Task:
Could you transcribe each entry below exactly, minus the images?

Records:
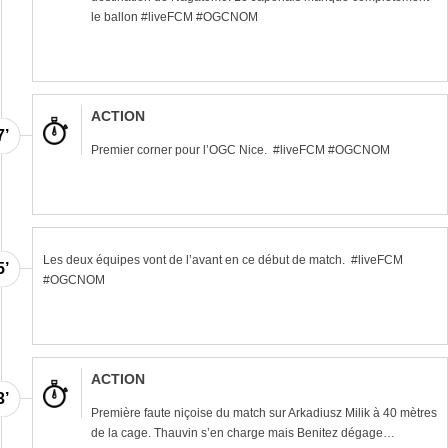
le ballon #liveFCM #OGCNOM
ACTION
7’
Premier corner pour l’OGC Nice. #liveFCM #OGCNOM
Les deux équipes vont de l’avant en ce début de match. #liveFCM
5’
#OGCNOM
ACTION
3’
Première faute niçoise du match sur Arkadiusz Milik à 40 mètres
de la cage. Thauvin s’en charge mais Benitez dégage…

Exercise solution:
le ballon #liveFCM #OGCNOM
ACTION
7’
Premier corner pour l’OGC Nice. #liveFCM #OGCNOM
Les deux équipes vont de l’avant en ce début de match. #liveFCM
5’
#OGCNOM
ACTION
3’
Première faute niçoise du match sur Arkadiusz Milik à 40 mètres
de la cage. Thauvin s’en charge mais Benitez dégage…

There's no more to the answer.